WHAT IS REQUIRED
In the Henry Clay Work biography below, list every person named other than Henry Clay Work himself.

TEXT TO READ
------

Henry Clay Work Biography



Little heralded even in histories of music that focus on popular song, American songwriter Henry Clay Work (1832–1884) nevertheless left a legacy that lived on in the memories of audiences and musicians.

In the early 1950s, musicologist Richard S. Hill could point to a list of songs by Work "that would be instantly recognized by most Americans today—certainly more songs than by any other mid-nineteenth century writer with the possible exception of George F. Root." Several decades of youth-oriented popular music have displaced some of those songs from memory, but Work still ranks as perhaps the preeminent composer of one of American music's crucial genres, the Civil War song. And Work's serio-comic "Grandfather's Clock" remains a standard in the repertoire of bluegrass musicians and others who cultivate a crop of older songs.

Background Marked by Abolitionism

Henry Clay Work was born in Middletown, Connecticut, on October 1, 1832. Of Scottish descent, he took his family name from that of Auld Wark Castle in Scotland. Work moved with his family to Quincy, Illinois, when he was three. His father, Alanson Work, was a noted antislavery activist whose Illinois home served as a way station on the Underground Railroad. The elder Work was arrested and imprisoned for these activities, and after his release the family returned penniless to Connecticut in 1845. There Work received an ordinary high school education and became a printer's apprentice after refusing an apprenticeship with a tailor.

Work had a strong inclination toward music from the start, but financially stable music careers were rare in nineteenth-century America. Like other composers of popular song at the time, he spent parts of his life on the financial margins of society. Working in the print shop of one Elihu Greer in Hartford, Connecticut, he taught himself to read and write music during off-hours. His limited keyboard capabilities came from practice on a melodeon. Work began writing songs of his own to sing to friends, and when he was 21 he experienced his first taste of success: his "We Are Coming, Sister Mary" was purchased by E. P. Christy, leader of the nationally popular singing group Christy's Minstrels. Christy published the song under his own name, but Work nevertheless realized a modest profit.

------

SUPPLIED INFORMATION
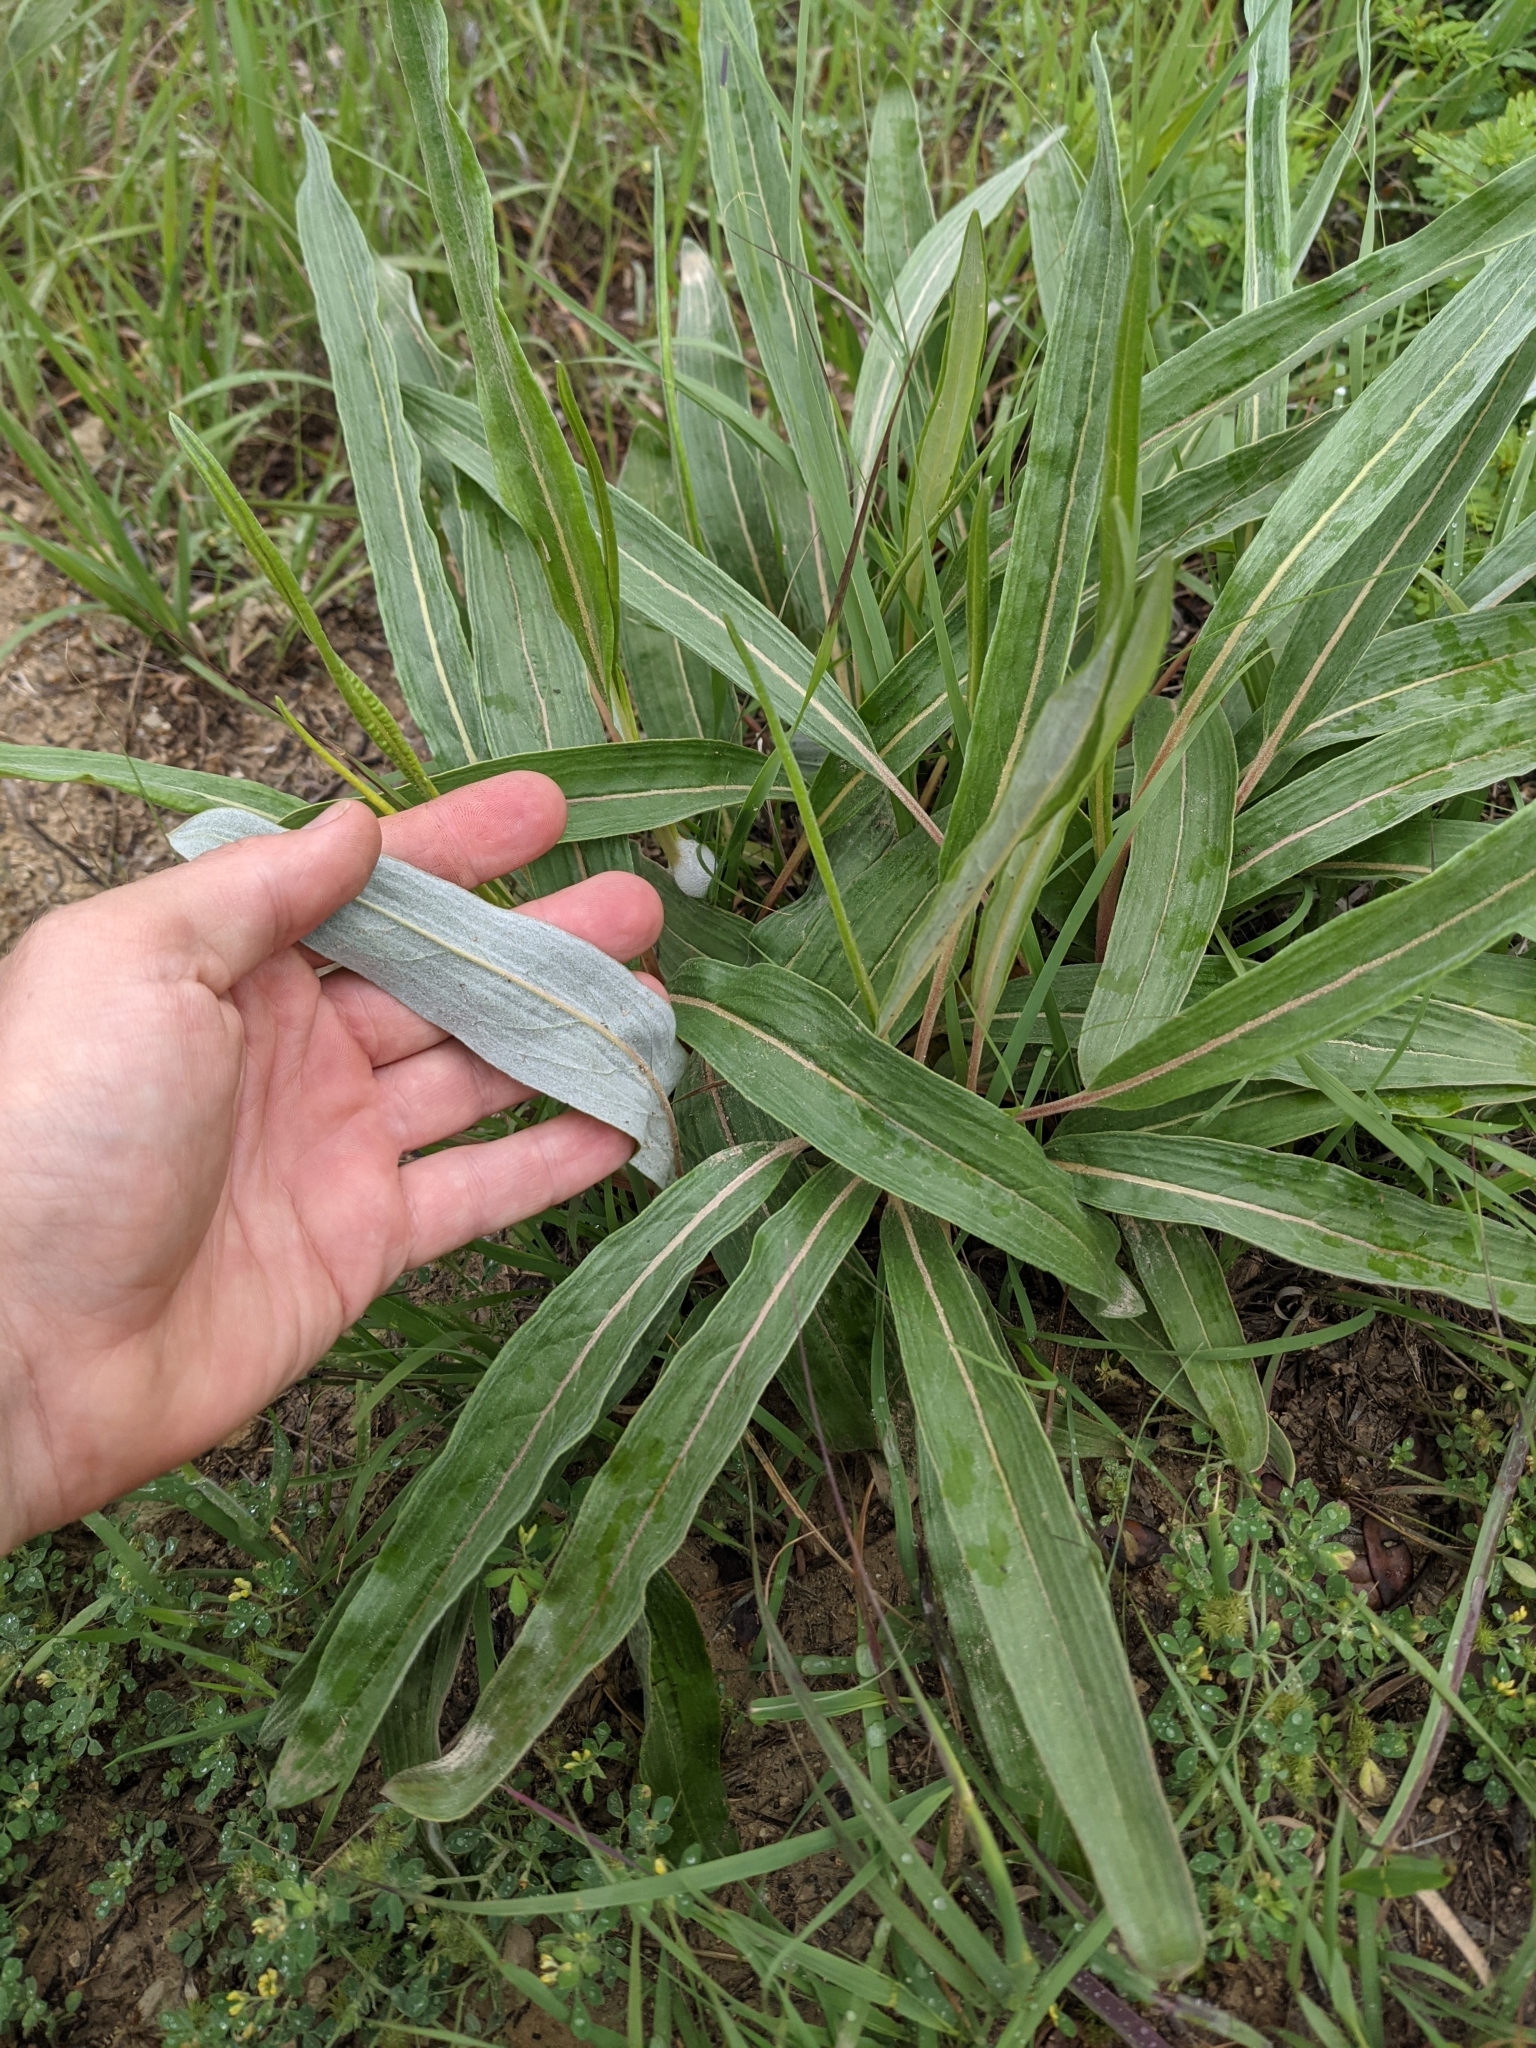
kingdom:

------

OUTPUT FOR THIS EXERCISE
Richard S. Hill
George F. Root
Alanson Work
Elihu Greer
E. P. Christy